Required work ▸ Give the lines of the material as a JSON list of strings, one string per line and with blank lines left out, starting with the first line and going on through the line that contains "prolongación del presente.".

Provided data ▸
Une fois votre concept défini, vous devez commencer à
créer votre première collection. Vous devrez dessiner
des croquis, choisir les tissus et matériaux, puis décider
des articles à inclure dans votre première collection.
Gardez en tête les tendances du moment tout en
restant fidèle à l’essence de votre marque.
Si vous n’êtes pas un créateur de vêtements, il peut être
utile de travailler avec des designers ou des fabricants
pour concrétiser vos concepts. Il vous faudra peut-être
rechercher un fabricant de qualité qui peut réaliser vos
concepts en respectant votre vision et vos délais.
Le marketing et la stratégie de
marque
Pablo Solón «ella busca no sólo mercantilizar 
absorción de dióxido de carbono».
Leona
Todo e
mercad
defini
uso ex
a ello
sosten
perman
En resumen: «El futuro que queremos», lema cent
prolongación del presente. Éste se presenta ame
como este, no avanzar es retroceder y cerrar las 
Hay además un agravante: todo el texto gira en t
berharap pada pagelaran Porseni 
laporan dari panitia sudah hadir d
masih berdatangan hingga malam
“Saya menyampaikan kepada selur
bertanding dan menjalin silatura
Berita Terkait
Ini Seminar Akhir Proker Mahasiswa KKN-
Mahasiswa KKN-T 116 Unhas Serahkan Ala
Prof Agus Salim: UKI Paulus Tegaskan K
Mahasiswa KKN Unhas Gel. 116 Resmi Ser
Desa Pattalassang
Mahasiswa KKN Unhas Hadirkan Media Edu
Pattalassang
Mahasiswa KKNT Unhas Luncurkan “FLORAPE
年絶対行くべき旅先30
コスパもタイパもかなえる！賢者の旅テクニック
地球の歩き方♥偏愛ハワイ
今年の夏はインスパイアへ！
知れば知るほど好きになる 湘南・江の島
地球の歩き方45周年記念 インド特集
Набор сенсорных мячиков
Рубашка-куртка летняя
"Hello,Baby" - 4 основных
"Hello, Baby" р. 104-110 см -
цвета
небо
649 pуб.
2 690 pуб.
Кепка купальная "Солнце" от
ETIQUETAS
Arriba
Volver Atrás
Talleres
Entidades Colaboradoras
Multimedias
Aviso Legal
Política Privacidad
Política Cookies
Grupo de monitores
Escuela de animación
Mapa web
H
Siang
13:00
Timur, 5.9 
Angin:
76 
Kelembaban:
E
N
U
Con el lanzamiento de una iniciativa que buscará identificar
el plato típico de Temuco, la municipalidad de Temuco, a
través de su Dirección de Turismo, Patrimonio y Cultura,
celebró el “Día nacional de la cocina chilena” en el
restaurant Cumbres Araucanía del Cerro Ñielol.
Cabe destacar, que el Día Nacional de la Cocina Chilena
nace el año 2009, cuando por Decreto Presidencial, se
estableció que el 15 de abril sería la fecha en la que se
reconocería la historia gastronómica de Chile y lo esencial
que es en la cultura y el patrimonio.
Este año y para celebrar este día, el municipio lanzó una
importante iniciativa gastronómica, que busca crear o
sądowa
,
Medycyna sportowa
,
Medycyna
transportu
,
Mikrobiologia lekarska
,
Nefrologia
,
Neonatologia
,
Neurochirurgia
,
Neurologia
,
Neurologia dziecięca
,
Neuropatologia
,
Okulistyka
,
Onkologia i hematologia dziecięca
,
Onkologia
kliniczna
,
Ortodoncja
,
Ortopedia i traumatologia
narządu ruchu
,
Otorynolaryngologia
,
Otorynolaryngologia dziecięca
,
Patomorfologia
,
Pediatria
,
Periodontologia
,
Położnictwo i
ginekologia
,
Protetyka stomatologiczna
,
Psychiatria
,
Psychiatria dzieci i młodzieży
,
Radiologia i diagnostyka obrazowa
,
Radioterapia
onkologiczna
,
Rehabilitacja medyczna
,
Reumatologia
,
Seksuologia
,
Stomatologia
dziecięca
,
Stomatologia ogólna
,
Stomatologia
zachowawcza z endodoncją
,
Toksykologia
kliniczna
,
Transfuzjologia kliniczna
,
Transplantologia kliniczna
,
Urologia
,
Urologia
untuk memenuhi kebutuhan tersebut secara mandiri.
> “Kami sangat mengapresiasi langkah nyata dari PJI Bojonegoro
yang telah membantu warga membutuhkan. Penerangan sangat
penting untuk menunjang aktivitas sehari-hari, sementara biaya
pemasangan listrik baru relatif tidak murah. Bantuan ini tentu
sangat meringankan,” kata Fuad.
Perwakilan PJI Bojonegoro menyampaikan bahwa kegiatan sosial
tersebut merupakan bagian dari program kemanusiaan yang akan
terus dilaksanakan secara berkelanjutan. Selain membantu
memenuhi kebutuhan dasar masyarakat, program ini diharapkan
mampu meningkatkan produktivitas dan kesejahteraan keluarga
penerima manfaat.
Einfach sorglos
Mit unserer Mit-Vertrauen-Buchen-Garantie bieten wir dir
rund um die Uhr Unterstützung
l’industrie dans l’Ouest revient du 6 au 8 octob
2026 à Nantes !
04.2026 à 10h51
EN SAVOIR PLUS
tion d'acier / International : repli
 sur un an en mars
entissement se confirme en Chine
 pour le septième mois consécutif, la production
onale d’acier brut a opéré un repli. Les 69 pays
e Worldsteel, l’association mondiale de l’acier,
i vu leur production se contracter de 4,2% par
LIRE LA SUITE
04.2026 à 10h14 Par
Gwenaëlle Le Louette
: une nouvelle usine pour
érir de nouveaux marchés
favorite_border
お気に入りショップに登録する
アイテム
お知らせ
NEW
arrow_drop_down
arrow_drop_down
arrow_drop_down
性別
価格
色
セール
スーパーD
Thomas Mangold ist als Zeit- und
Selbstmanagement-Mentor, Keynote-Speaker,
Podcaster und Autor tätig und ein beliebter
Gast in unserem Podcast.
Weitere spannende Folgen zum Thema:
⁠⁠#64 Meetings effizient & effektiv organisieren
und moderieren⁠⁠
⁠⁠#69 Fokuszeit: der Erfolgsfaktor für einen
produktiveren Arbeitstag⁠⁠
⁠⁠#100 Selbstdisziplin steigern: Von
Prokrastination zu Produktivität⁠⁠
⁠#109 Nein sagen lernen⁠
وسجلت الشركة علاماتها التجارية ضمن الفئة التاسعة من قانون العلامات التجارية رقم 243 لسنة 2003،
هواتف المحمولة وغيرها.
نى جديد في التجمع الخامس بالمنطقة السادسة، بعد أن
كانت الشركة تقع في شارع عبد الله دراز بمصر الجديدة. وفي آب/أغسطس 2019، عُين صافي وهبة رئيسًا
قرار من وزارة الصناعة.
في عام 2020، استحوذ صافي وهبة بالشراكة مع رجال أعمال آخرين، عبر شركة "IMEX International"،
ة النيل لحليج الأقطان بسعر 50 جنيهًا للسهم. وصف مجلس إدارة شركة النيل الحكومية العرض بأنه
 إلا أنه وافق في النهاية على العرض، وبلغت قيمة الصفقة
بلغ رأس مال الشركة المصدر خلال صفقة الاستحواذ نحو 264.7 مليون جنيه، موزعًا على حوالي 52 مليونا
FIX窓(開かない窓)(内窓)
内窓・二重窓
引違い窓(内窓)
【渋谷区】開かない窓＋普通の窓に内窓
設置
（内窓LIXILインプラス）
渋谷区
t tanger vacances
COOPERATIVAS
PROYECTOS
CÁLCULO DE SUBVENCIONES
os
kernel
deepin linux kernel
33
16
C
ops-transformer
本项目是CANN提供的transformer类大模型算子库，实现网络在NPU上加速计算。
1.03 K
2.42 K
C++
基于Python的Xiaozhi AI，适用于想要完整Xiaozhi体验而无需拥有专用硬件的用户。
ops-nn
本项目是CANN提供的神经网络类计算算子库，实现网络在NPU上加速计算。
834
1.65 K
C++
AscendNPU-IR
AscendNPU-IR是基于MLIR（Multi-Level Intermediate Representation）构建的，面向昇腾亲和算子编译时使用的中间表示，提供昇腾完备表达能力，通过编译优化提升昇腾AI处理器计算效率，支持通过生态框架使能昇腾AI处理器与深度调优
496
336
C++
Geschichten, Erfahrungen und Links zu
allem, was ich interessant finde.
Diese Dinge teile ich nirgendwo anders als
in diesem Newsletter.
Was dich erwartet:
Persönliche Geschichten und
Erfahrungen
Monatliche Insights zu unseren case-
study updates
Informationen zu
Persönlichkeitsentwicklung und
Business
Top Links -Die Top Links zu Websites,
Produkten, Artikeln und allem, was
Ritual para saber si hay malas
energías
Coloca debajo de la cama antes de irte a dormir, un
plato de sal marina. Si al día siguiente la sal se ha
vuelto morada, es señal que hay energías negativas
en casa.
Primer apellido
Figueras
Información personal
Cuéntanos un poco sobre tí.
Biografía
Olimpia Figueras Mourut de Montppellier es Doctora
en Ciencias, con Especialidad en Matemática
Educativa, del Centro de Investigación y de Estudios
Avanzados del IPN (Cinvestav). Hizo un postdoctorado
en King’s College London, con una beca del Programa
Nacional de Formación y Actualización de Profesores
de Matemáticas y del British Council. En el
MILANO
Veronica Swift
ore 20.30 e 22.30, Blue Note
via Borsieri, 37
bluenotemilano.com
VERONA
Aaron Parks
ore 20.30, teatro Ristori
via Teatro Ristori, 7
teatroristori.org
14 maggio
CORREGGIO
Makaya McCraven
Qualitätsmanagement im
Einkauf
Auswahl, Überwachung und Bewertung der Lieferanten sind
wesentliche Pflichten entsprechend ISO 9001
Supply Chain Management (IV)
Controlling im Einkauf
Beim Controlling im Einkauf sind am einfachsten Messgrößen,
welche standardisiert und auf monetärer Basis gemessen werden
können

Task result ▸
[
  "Une fois votre concept défini, vous devez commencer à",
  "créer votre première collection. Vous devrez dessiner",
  "des croquis, choisir les tissus et matériaux, puis décider",
  "des articles à inclure dans votre première collection.",
  "Gardez en tête les tendances du moment tout en",
  "restant fidèle à l’essence de votre marque.",
  "Si vous n’êtes pas un créateur de vêtements, il peut être",
  "utile de travailler avec des designers ou des fabricants",
  "pour concrétiser vos concepts. Il vous faudra peut-être",
  "rechercher un fabricant de qualité qui peut réaliser vos",
  "concepts en respectant votre vision et vos délais.",
  "Le marketing et la stratégie de",
  "marque",
  "Pablo Solón «ella busca no sólo mercantilizar ",
  "absorción de dióxido de carbono».",
  "Leona",
  "Todo e",
  "mercad",
  "defini",
  "uso ex",
  "a ello",
  "sosten",
  "perman",
  "En resumen: «El futuro que queremos», lema cent",
  "prolongación del presente. Éste se presenta ame"
]